An additional concern with some of these ‘cheap’ alternatives is that they are often so low in energy and protein that stock simply cannot eat enough to maintain their body weight. For example soybean stubble provides only 5.5 MJ/kg DM and could not provide a maintenance diet by itself. The sorghum stubble mentioned above, while being just adequate in provision of energy, is typically only around 3% crude protein and so would also be inadequate as a complete feed.
While it is always best to calculate the energy cost of feed on the actual nutritive value of the feed sample for sale, this is not always possible.

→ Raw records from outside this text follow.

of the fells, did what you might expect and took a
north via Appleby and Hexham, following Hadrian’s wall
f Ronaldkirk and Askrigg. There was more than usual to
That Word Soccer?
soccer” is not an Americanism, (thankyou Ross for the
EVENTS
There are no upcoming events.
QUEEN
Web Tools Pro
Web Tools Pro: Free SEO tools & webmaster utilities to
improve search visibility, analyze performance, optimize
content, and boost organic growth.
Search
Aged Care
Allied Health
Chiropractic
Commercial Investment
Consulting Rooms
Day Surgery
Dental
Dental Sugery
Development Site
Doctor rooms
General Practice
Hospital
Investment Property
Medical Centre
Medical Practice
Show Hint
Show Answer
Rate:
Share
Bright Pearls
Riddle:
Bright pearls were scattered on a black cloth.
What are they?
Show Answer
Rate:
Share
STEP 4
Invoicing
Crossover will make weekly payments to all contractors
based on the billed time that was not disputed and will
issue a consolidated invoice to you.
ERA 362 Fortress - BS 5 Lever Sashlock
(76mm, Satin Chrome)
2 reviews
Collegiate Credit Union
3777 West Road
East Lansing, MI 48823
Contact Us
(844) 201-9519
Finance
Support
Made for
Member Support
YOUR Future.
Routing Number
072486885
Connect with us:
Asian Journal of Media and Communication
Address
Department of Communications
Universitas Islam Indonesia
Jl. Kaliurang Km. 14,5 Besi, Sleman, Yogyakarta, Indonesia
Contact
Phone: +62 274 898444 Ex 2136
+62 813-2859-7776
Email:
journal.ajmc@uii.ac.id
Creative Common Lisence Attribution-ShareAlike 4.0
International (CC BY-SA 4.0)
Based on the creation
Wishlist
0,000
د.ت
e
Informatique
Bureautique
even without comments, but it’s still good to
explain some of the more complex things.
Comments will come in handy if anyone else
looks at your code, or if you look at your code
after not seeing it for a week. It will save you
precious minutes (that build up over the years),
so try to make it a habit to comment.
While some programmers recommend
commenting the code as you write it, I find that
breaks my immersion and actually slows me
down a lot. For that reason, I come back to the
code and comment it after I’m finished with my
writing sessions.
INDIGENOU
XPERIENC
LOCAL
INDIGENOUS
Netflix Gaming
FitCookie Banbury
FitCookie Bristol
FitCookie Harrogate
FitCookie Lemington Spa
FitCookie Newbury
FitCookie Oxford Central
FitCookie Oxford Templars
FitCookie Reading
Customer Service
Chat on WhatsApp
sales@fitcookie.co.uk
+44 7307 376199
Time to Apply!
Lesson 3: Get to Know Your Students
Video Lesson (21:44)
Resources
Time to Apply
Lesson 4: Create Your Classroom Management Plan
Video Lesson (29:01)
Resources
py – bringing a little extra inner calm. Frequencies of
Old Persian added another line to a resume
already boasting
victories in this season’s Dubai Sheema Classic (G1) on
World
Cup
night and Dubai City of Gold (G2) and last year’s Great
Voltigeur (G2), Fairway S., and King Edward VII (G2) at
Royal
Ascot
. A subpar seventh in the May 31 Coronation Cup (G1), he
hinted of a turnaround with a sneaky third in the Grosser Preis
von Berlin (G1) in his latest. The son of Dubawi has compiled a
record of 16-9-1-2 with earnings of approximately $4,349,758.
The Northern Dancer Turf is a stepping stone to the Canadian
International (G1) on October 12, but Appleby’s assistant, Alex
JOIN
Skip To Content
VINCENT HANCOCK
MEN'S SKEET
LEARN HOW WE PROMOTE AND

Table 1 in Full hand feeding management of sheep (Agnote DAI-169) provides an alternative, where cost equivalence per tonne at different ME concentrations can be read simply from the table.
Early in a drought, when there is ample quantity of dry pasture available, a suitable feeding strategy may involve the feeding of a protein source to balance the animals’ diet and improve intake levels. This strategy is only suitable for dry stock and will not be adequate for stock with higher demands (pregnancy, lactation or growth). To choose feeds in these circumstances first determine the cost per kilogram of crude protein (CP) provided.
To determine protein costs we first need to determine the cost per kilogram of dry matter as before, and then divide that value by the crude protein percentage (CP%) and multiply by 100. The following example shows the calculation for the cost of lupin protein—lupins are a popular choice as a protein-rich supplement.
Cost per tonne = $450
Cost per kg DM = $450 × 10 ÷ 90 = 50c/kg DM
Lupins have an average crude protein percentage of 32%. Therefore:
Protein cost = 50c/kg ÷ 32 ×100 = $1.56/kg CP
Another alternative often used to supplement crude protein is urea lick blocks. These supply a non-protein nitrogen source. A typical commercial 10% urea block with some additional monoammonium phosphate (MAP) will supply the equivalent of around 40% CP.
Urea lick blocks
Cost per 20 kg block = $17
Cost per kg = $17 ÷ 20 = 85c/kg
Protein cost = 85c/kg ÷ 40 × 100 = $2.12/kg CP
These calculations show that lupins are far cheaper than urea lick block in providing crude protein. Lupins also contain energy which blocks do not provide.
There are many other possible alternatives to providing protein to stock. This method will determine the most cost-effective alternative.